▸ **TEXTE À LIRE**
Le nouvel organe d’enquête européen a
récemment soufflé sa première bougie. Et le moins que l’on puisse dire, c’est
qu’il n’a pas perdu de temps : début juin, il comptabilisait plus de 900
enquêtes ouvertes et 260 millions d’euros de saisies d’avoirs criminels.
Respectivement procureur européen et procureure européenne déléguée, Frédéric
Baab et Cécile Soriano témoignent par ailleurs d’un fonctionnement « fluide »,
en dépit de procédures non harmonisées.
Le 1er juin 2021, au terme de deux décennies de discussions, le
Parquet européen lançait officiellement son activité opérationnelle, sous la
férule de la Roumaine Laura Codruta Kövesi et via une structure articulée sur
deux niveaux : un office
central à Luxembourg, composé d’un procureur européen pour chacun des 22 États
membres participants, et un office décentralisé, constitué de procureurs
européens délégués. Sa mission : faire la chasse à la fraude aux finances de
l’Union européenne. Un an après ses premiers pas, le petit nouveau n’a pas à
rougir de son tout premier bilan.

▸ **TRAVAIL À FAIRE**
1. Recopiez mot pour mot le texte sur le Parquet européen, depuis « Le nouvel organe » jusqu'à « procédures non harmonisées. ».
2. Répondez brièvement à ces questions sur le texte sur le Parquet européen :
(a) Combien d'enquêtes ouvertes le Parquet européen comptabilisait-il début juin ?
(b) Dans quelle ville se trouve son office central ?
(c) Quelle est sa mission ?

▸ **SECTION DES DONNÉES**
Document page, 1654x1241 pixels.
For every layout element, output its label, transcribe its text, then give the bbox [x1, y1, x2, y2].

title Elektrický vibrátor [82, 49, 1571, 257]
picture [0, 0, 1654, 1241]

▸ **RÉPONSES FINALES**
1.
Le nouvel organe d’enquête européen a
récemment soufflé sa première bougie. Et le moins que l’on puisse dire, c’est
qu’il n’a pas perdu de temps : début juin, il comptabilisait plus de 900
enquêtes ouvertes et 260 millions d’euros de saisies d’avoirs criminels.
Respectivement procureur européen et procureure européenne déléguée, Frédéric
Baab et Cécile Soriano témoignent par ailleurs d’un fonctionnement « fluide »,
en dépit de procédures non harmonisées.

2.
(a) Plus de 900.
(b) À Luxembourg.
(c) Faire la chasse à la fraude aux finances de l'Union européenne.